— 読む文章 —

-*-

急変対応が不安…まずは急変を起こさない! そしてチームで備えよ!
実際の訪問では、さまざまな職種が1人で訪問し、時には専門外の内容や課題に直面することがあります。
緊急時には時間的な猶予もなく、「判断の迷い」や「焦り」など、皆さん経験したことがあるのではないでしょうか?
在宅において、急変が起こる可能性に備えてチームで連携することがどれほど重要かを考えてみましょう。
急変時のための事前準備
対応やスキルも重要ですが、利用者の状況やリスクをチームと共有し、医師や家族、関連機関との連絡体制を事前に整備しておくことも重要です。
情報を整理・共有
急変時に、利用者・家族が望まない救命処置や救急搬送に至らないよう注意します。
利用者・家族の意向、チームの方針や対応を認識し、双方が同じ方向へ進めるように日頃から情報を共有しておくことが大切です。

-*-

[保存済みのデータ項目]
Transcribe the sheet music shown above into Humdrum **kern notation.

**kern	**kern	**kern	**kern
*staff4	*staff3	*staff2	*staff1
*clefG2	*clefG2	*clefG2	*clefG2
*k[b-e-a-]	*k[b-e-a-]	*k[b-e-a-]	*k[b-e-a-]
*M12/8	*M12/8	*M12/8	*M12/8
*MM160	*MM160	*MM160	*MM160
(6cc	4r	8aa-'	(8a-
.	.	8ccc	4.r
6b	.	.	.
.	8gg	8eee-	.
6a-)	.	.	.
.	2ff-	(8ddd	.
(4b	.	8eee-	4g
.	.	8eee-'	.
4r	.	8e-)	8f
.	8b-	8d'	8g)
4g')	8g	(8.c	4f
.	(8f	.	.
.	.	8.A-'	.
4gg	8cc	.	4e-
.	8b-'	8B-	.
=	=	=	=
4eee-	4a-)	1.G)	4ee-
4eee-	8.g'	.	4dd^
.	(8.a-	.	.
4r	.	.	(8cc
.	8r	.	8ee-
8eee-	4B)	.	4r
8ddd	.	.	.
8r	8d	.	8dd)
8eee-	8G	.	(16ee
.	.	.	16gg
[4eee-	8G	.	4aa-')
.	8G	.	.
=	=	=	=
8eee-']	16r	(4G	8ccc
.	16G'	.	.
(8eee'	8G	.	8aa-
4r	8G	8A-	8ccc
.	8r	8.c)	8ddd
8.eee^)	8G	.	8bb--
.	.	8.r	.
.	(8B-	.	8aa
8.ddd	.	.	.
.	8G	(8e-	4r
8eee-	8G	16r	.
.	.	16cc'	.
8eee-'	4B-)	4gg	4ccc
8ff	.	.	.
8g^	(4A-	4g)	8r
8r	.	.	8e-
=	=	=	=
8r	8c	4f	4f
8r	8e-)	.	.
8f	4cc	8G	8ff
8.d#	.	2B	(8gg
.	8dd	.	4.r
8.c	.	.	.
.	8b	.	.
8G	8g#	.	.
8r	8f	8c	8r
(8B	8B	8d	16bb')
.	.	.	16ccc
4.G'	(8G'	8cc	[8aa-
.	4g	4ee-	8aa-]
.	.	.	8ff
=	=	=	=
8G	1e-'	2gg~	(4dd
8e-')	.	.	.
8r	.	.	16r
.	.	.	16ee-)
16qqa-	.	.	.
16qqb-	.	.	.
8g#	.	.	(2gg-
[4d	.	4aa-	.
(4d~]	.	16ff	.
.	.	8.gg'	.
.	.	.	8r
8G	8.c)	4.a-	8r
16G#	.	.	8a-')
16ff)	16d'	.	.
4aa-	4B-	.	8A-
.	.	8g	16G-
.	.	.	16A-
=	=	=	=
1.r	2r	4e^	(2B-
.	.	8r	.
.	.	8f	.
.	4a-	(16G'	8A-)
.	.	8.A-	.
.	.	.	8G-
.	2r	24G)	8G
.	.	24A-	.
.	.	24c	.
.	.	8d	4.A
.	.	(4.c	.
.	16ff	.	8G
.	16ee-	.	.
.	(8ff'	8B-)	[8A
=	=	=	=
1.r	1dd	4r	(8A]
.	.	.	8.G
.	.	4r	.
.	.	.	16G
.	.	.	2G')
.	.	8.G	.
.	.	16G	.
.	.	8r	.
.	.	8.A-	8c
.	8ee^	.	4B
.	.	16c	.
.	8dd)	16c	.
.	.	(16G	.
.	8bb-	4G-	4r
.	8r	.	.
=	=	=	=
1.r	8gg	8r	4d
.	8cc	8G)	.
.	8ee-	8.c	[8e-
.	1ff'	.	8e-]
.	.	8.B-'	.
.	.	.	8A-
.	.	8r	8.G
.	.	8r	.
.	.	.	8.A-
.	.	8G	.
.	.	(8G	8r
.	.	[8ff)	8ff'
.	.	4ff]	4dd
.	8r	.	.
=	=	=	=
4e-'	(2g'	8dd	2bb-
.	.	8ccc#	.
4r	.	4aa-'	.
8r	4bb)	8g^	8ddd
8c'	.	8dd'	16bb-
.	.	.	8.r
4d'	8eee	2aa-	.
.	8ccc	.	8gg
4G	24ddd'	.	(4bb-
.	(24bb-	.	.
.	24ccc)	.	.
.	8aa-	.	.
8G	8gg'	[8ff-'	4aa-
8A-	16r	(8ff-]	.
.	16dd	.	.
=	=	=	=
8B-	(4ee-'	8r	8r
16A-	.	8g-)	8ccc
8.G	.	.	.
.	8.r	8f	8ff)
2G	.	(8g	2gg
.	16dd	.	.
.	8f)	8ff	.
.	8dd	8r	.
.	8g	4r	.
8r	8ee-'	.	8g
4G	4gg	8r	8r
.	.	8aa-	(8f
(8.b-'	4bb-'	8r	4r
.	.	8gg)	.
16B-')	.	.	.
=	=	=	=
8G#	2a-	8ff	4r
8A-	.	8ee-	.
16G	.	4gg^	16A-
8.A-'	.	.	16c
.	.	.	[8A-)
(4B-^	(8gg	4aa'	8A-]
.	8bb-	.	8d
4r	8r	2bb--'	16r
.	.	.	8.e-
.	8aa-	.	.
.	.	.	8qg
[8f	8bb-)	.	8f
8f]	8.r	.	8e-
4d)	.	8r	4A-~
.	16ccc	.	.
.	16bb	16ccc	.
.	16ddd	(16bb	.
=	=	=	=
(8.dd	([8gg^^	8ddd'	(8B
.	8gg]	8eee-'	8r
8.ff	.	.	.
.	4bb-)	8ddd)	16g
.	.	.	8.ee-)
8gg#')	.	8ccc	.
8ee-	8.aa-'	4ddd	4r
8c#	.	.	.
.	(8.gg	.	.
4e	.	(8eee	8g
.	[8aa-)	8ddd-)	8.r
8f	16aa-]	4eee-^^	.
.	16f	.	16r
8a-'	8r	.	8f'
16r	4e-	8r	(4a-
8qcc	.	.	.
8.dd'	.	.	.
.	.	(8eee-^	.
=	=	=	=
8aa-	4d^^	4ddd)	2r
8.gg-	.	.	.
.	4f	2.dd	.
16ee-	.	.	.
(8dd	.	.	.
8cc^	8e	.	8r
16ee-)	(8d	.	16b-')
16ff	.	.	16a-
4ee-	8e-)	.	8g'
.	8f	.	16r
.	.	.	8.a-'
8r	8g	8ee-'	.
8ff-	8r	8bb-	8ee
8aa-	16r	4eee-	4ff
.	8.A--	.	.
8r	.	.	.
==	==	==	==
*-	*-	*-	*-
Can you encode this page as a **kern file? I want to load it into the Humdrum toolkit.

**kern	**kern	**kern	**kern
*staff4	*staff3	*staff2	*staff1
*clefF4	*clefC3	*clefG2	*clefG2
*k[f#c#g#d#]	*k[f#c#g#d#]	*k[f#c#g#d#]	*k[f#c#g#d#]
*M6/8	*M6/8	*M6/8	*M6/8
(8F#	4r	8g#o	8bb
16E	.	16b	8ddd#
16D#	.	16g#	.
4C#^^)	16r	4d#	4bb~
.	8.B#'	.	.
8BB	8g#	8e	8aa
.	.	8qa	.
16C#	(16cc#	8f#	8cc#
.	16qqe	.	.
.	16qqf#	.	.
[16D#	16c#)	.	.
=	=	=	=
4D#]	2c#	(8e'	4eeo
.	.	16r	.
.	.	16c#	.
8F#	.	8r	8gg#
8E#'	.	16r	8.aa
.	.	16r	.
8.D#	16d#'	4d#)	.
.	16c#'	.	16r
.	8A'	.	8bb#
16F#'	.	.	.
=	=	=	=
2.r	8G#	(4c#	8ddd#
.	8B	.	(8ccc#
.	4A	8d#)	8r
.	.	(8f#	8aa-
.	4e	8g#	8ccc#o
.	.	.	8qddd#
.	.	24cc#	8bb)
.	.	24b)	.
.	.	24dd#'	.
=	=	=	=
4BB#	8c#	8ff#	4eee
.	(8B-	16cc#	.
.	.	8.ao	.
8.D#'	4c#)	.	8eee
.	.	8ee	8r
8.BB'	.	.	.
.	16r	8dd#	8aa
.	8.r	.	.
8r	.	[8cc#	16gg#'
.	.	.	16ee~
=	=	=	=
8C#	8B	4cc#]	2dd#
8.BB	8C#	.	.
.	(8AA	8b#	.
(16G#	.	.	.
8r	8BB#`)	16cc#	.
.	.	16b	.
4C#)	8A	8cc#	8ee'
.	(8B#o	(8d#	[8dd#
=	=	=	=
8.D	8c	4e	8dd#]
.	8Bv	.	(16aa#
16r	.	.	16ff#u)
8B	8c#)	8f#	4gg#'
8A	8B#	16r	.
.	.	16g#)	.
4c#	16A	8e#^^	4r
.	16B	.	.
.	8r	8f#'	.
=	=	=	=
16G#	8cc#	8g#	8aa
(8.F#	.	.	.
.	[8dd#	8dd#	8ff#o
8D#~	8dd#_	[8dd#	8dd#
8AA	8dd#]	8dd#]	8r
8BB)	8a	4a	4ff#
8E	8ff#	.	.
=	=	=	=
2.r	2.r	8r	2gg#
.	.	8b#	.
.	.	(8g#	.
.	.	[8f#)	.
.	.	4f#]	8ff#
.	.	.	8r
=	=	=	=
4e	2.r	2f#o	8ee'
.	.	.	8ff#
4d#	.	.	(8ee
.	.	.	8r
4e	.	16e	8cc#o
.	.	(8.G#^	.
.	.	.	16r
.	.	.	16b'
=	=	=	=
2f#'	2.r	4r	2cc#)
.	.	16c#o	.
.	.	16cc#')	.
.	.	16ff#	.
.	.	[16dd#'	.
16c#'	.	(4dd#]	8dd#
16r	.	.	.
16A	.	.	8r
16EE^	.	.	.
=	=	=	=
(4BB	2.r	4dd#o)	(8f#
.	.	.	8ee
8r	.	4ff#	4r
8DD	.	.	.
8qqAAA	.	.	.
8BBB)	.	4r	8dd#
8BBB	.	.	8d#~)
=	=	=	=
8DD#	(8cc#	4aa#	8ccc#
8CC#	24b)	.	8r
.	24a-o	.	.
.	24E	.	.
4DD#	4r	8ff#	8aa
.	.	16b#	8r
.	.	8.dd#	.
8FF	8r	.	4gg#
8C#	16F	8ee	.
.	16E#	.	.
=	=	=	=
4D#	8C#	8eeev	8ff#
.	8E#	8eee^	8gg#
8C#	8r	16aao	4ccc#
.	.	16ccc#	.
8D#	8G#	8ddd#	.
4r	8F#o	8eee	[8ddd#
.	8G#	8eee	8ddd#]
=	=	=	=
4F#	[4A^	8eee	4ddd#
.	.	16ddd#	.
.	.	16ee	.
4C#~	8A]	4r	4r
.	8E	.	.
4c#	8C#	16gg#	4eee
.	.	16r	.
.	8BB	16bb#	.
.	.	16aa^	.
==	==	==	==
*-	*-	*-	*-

-*-

— 課題の内容 —
a - 急変対応の文章によると、事前に整備しておくことが重要なのは誰との連絡体制か。
b - 急変対応の文章を、最後の文の後から書き継いでください。
リストは使わなくてよい。

— 課題ごとの解答 —
a - 医師や家族、関連機関との連絡体制。

b -
日頃から観察・判断力を高める
まず急変の状況にならないためには、日々予測される利用者の状態の変化や合併症などを想定しながらケアを行うことが大切です。
それは異常の早期発見につながるだけではありません。
急変が起こっても、予測された出来事として捉えれば、比較的冷静な判断や態度での対応が可能となります。
急変に遭遇する機会が少ない、経験値がないから不安!?
急変がない、夜間の緊急コールが鳴らないことは、利用者・家族が安全・安楽な住み慣れた場所で過ごせていると捉えることもできます。
実際に急変に遭遇する機会は少ないですが、一部のスタッフが体験した急変事例を未経験者へと伝え、その体験を共有することはできます。
緊急度や重症度の判断や対応、過程について、考えを言語化し、多職種の見解なども共有することでさらに判断や対応の精度が高まります。
緊急時の連絡先
利用者と家族、そして急変に遭遇したスタッフが連絡先を迷わないように、一元化して管理し共有します。
利用者の携帯電話に医療機関や訪問看護ステーション、介護支援専門員などの連絡先を登録し、自宅に一覧を掲示します。
また、緊急情報シートなどを作成し設置することで、関連機関との連携もスムーズに行うことができます。
さらに事前に救急搬送先の病院を選定していれば、一刻の猶予がない状況で搬送先を探す時間も短縮できます。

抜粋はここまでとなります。